INFORMATION:
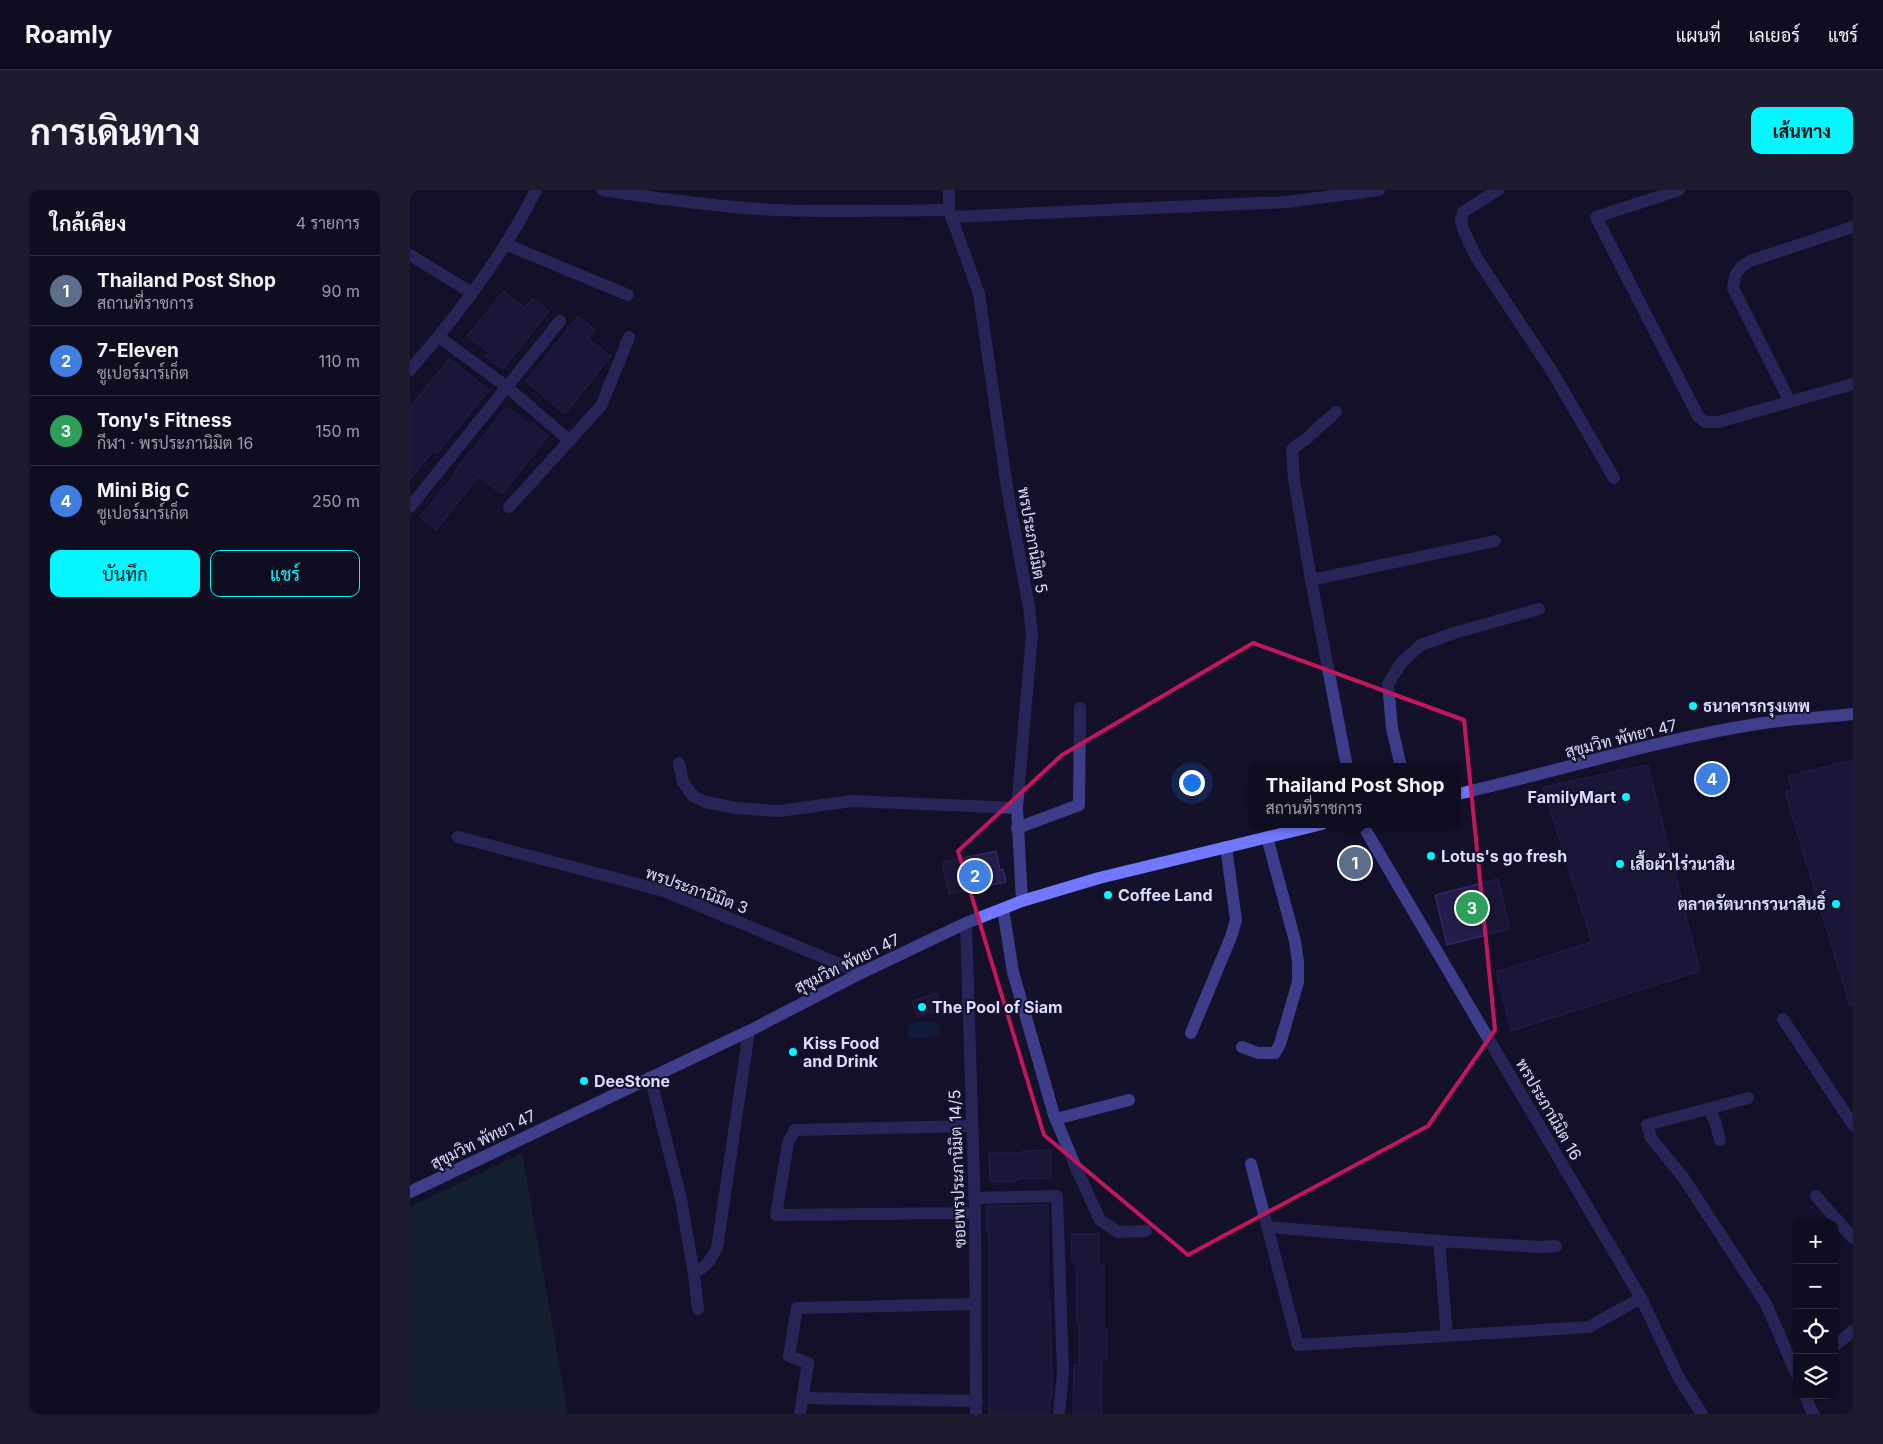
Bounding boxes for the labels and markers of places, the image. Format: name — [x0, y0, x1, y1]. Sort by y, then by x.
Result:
place label: ธนาคารกรุงเทพ — [1703, 696, 1810, 718]
marker: ธนาคารกรุงเทพ — [1687, 700, 1699, 712]
pin: 4 — [1696, 760, 1728, 798]
place label: FamilyMart — [1528, 787, 1616, 807]
marker: FamilyMart — [1620, 791, 1632, 803]
pin: 1 — [1339, 844, 1371, 882]
place label: Lotus's go fresh — [1441, 846, 1567, 866]
marker: Lotus's go fresh — [1425, 850, 1437, 862]
place label: เสื้อผ้าไร่วนาสิน — [1630, 850, 1735, 874]
pin: 2 — [959, 857, 991, 895]
marker: เสื้อผ้าไร่วนาสิน — [1614, 858, 1626, 870]
place label: Coffee Land — [1118, 885, 1213, 905]
marker: Coffee Land — [1102, 889, 1114, 901]
pin: 3 — [1456, 889, 1488, 927]
place label: ตลาดรัตนากรวนาสินธิ์ — [1678, 889, 1826, 914]
marker: ตลาดรัตนากรวนาสินธิ์ — [1830, 898, 1842, 910]
place label: The Pool of Siam — [932, 997, 1063, 1017]
marker: The Pool of Siam — [916, 1001, 928, 1013]
place label: Kiss Food and Drink — [803, 1033, 879, 1071]
marker: Kiss Food and Drink — [787, 1046, 799, 1058]
place label: DeeStone — [594, 1071, 670, 1091]
marker: DeeStone — [578, 1075, 590, 1087]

ABOUT THIS EXERCISE: Transcribe the full listing above exactly as it stands, minus the pictures.

RESPONSE AREA:
Bounding boxes for the labels and markers of places, the image. Format: name — [x0, y0, x1, y1]. Sort by y, then by x.
Result:
place label: ธนาคารกรุงเทพ — [1703, 696, 1810, 718]
marker: ธนาคารกรุงเทพ — [1687, 700, 1699, 712]
pin: 4 — [1696, 760, 1728, 798]
place label: FamilyMart — [1528, 787, 1616, 807]
marker: FamilyMart — [1620, 791, 1632, 803]
pin: 1 — [1339, 844, 1371, 882]
place label: Lotus's go fresh — [1441, 846, 1567, 866]
marker: Lotus's go fresh — [1425, 850, 1437, 862]
place label: เสื้อผ้าไร่วนาสิน — [1630, 850, 1735, 874]
pin: 2 — [959, 857, 991, 895]
marker: เสื้อผ้าไร่วนาสิน — [1614, 858, 1626, 870]
place label: Coffee Land — [1118, 885, 1213, 905]
marker: Coffee Land — [1102, 889, 1114, 901]
pin: 3 — [1456, 889, 1488, 927]
place label: ตลาดรัตนากรวนาสินธิ์ — [1678, 889, 1826, 914]
marker: ตลาดรัตนากรวนาสินธิ์ — [1830, 898, 1842, 910]
place label: The Pool of Siam — [932, 997, 1063, 1017]
marker: The Pool of Siam — [916, 1001, 928, 1013]
place label: Kiss Food and Drink — [803, 1033, 879, 1071]
marker: Kiss Food and Drink — [787, 1046, 799, 1058]
place label: DeeStone — [594, 1071, 670, 1091]
marker: DeeStone — [578, 1075, 590, 1087]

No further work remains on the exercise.